(EXTRACTED DATA)

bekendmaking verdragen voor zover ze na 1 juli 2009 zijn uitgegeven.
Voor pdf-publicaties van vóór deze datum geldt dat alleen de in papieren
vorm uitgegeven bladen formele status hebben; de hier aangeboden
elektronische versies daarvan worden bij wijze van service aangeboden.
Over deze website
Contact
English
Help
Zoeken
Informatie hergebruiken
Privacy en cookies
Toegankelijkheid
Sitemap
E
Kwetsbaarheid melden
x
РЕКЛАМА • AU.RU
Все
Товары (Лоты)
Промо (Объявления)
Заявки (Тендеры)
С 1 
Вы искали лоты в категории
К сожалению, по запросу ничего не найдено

(End EXTRACTED DATA)

WORK TASK:
Every entry needs to be retyped exactly.

SOLUTION TO THIS EXERCISE:
bekendmaking verdragen voor zover ze na 1 juli 2009 zijn uitgegeven.
Voor pdf-publicaties van vóór deze datum geldt dat alleen de in papieren
vorm uitgegeven bladen formele status hebben; de hier aangeboden
elektronische versies daarvan worden bij wijze van service aangeboden.
Over deze website
Contact
English
Help
Zoeken
Informatie hergebruiken
Privacy en cookies
Toegankelijkheid
Sitemap
E
Kwetsbaarheid melden
x
РЕКЛАМА • AU.RU
Все
Товары (Лоты)
Промо (Объявления)
Заявки (Тендеры)
С 1 
Вы искали лоты в категории
К сожалению, по запросу ничего не найдено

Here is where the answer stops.